RECORDS TO PROCESS:
━━━━━━━━
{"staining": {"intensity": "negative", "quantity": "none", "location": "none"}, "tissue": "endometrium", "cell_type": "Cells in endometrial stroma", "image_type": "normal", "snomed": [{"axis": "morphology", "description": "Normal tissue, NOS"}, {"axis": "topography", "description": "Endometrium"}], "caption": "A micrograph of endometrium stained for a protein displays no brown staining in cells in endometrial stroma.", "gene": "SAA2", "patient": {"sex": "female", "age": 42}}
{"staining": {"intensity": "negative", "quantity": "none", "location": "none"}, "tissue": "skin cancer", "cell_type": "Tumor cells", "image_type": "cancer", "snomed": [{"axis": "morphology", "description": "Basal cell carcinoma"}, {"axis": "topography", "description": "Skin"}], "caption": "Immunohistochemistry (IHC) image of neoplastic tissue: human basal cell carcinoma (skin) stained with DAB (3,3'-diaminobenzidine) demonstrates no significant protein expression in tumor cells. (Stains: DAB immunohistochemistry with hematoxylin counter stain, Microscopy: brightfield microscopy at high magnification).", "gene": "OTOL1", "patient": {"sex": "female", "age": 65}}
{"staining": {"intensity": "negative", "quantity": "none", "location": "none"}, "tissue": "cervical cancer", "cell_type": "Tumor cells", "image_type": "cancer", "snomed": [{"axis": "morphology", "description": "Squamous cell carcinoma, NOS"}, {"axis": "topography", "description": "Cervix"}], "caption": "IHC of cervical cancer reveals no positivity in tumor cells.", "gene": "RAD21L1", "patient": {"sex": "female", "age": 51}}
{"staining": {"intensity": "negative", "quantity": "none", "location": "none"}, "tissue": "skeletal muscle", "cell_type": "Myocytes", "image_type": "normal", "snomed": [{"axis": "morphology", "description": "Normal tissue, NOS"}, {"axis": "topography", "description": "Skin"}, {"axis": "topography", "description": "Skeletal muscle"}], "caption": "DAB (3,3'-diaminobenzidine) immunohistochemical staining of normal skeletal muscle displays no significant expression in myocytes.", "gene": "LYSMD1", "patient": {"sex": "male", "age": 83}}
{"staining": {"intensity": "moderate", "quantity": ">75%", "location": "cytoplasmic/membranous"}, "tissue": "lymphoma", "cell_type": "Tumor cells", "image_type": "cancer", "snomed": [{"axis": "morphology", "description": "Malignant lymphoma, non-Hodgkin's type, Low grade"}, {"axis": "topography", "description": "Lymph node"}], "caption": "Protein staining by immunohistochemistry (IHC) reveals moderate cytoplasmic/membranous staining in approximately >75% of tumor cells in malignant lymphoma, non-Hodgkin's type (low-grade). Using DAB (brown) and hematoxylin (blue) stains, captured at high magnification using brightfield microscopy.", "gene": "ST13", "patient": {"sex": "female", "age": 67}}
━━━━━━━━
WHAT THE TASK ASKS:
From the records above, reproduce exactly the lines from the one with "of cervical cancer" to the one with "(3,3'-diaminobenzidine) immunohistochemical staining", both included, and no others.

PROBLEM SOLUTION:
{"staining": {"intensity": "negative", "quantity": "none", "location": "none"}, "tissue": "cervical cancer", "cell_type": "Tumor cells", "image_type": "cancer", "snomed": [{"axis": "morphology", "description": "Squamous cell carcinoma, NOS"}, {"axis": "topography", "description": "Cervix"}], "caption": "IHC of cervical cancer reveals no positivity in tumor cells.", "gene": "RAD21L1", "patient": {"sex": "female", "age": 51}}
{"staining": {"intensity": "negative", "quantity": "none", "location": "none"}, "tissue": "skeletal muscle", "cell_type": "Myocytes", "image_type": "normal", "snomed": [{"axis": "morphology", "description": "Normal tissue, NOS"}, {"axis": "topography", "description": "Skin"}, {"axis": "topography", "description": "Skeletal muscle"}], "caption": "DAB (3,3'-diaminobenzidine) immunohistochemical staining of normal skeletal muscle displays no significant expression in myocytes.", "gene": "LYSMD1", "patient": {"sex": "male", "age": 83}}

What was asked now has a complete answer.